Repousser l'Horizon (39) : Tourisme de mémoire (7) : migrations polonaises




Une exposition sur les Polonais en France permet d’apporter aux touristes une vision plus riche et plus interculturelle du patrimoine des régions minières et agricoles où l’identité polonaise a marqué la mémoire des lieux.

La visite du Nord de la France, en particulier du Nord-Pas-de-Calais a largement changé de perspective ces vingt dernières années. La ville de Lille, devenue capitale européenne de la Culture, a non seulement su modifier notre vision préconçue en sortant des clichés d’une capitale régionale en crise économique, mais a décidé de construire à très long terme un cadre interculturel en prise avec les expressions artistiques du monde.

La restauration partielle des villes ouvrières, la mise en place de véritables projets historiques et mémoriels portant sur la diversité du patrimoine industriel et sur les mémoires du travail, y compris des migrants, permettent aujourd’hui des visites urbaines à « portée de mémoire » (°).

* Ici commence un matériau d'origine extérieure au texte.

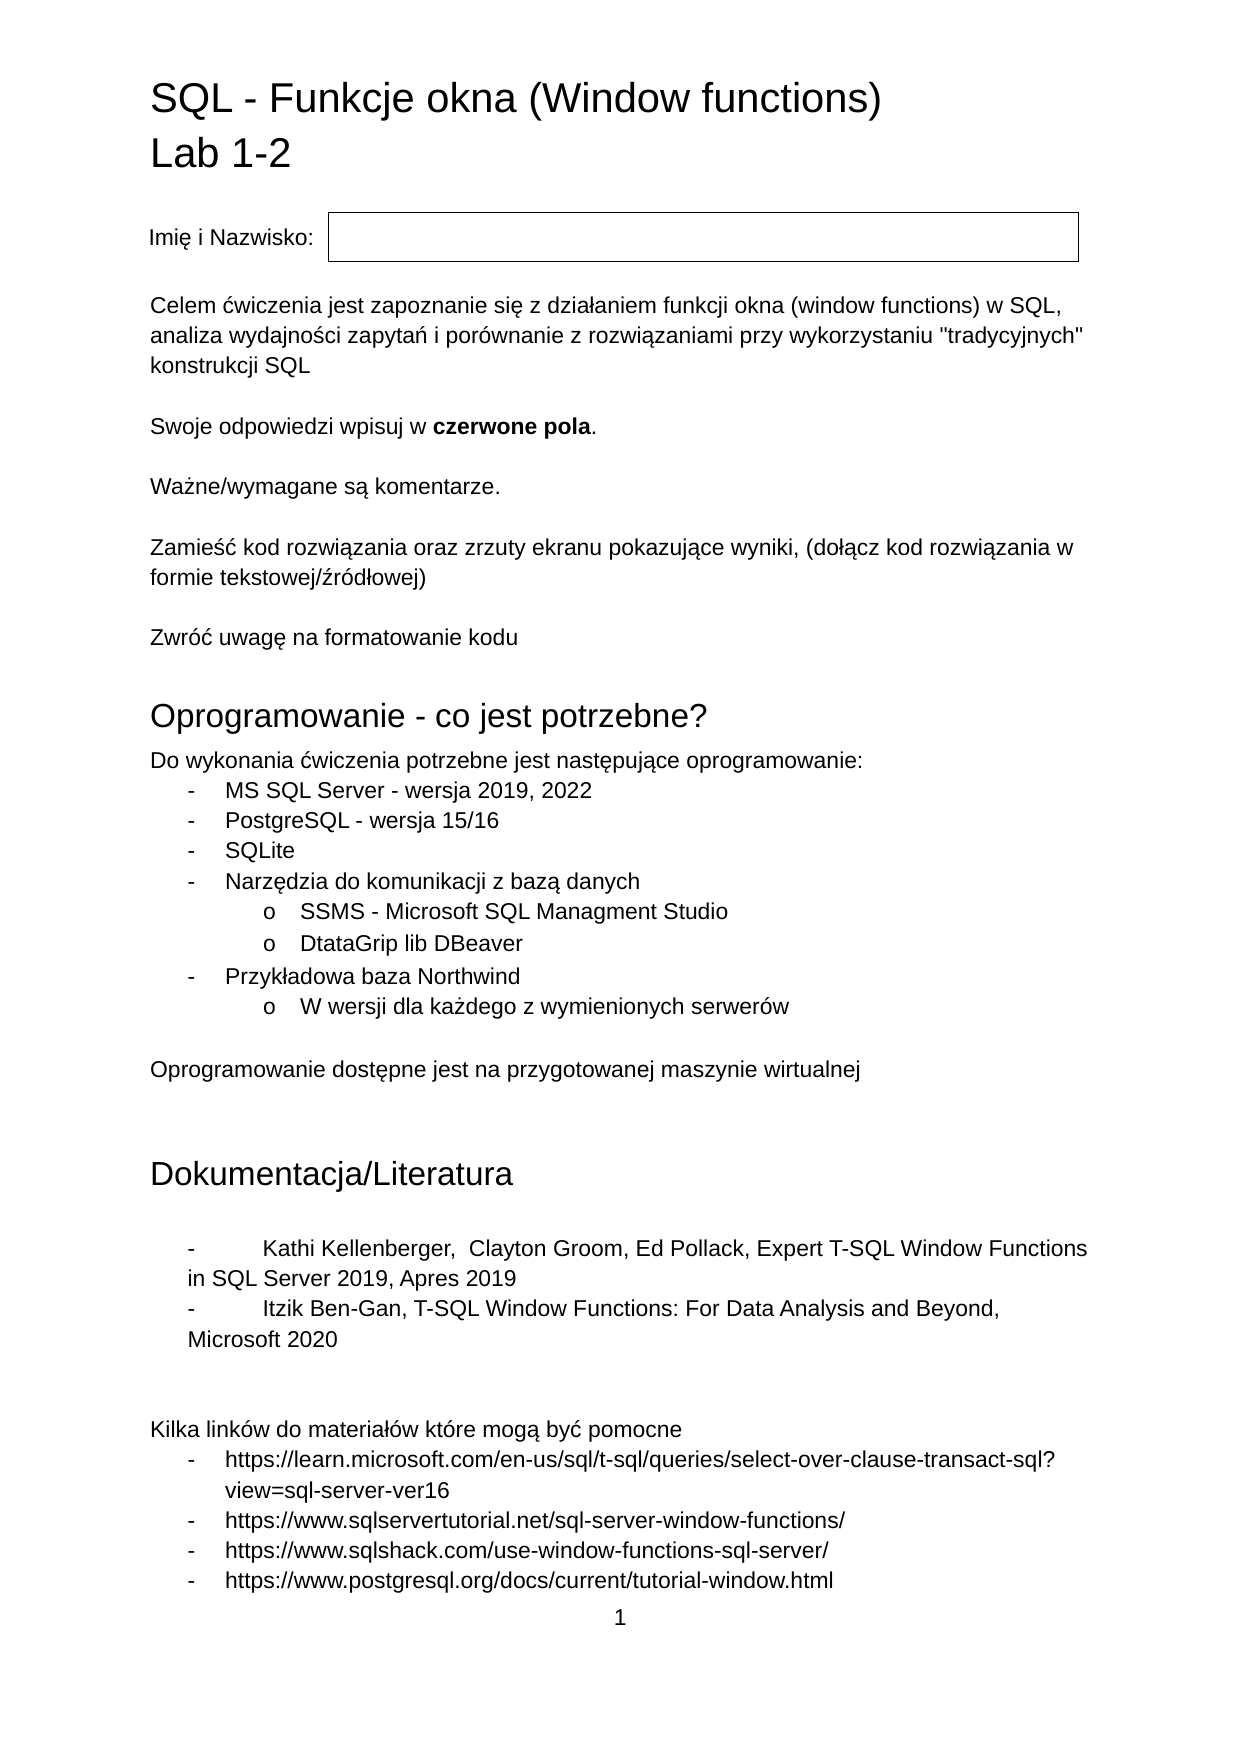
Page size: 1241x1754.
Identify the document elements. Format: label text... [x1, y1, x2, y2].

En un mot, comme le rappelle remarquablement l’exposition de la Cité nationale de l’Histoire de l’Immigration intitulée « Polonia » (°°), la diversité et les mouvements croisés en Europe se lisent aussi bien dans les parcours suivis par les migrants, que dans leur installation, en découvrant des quartiers, en recherchant les traces aussi bien des anciennes boutiques que des équipements sportifs ou encore en redécouvrant les photographies de famille qui témoignent de la vie quotidienne.

Les rapports entre la France et la Pologne sont anciens et l’idée de refuge commence certainement avec l’exil à Lunéville du Roi Stanislas, beau-père de Louis XV. Un exil qui fonde une sorte de Versailles lorrain et laisse en témoignage une capitale régionale au style unitaire de première importance : Nancy.

Mais la Pologne, au XIXe siècle est aussi une des sources des mouvements autour de l’idée de nation. La révolution de 1830-31 entraîne la migration vers la France d’anciens soldats des armées napoléoniennes qui ont connu une aventure révolutionnaire avortée et d’individus pétris d’idées de liberté et de démocratie qui ne sont pas bien sûr sans inquiéter le pouvoir d’un pays d’accueil qui va les surveiller de près, voire les enrôler dans la légion vers l’Algérie. Mais l’aura des intellectuels et des artistes est grande et si tous n’atteignent pas la renommée de Chopin, les échanges romantiques entre diasporas européennes parlent autant de l’exil matériel que de l’exil intérieur et de la liberté de l’âme reliée au pays natal.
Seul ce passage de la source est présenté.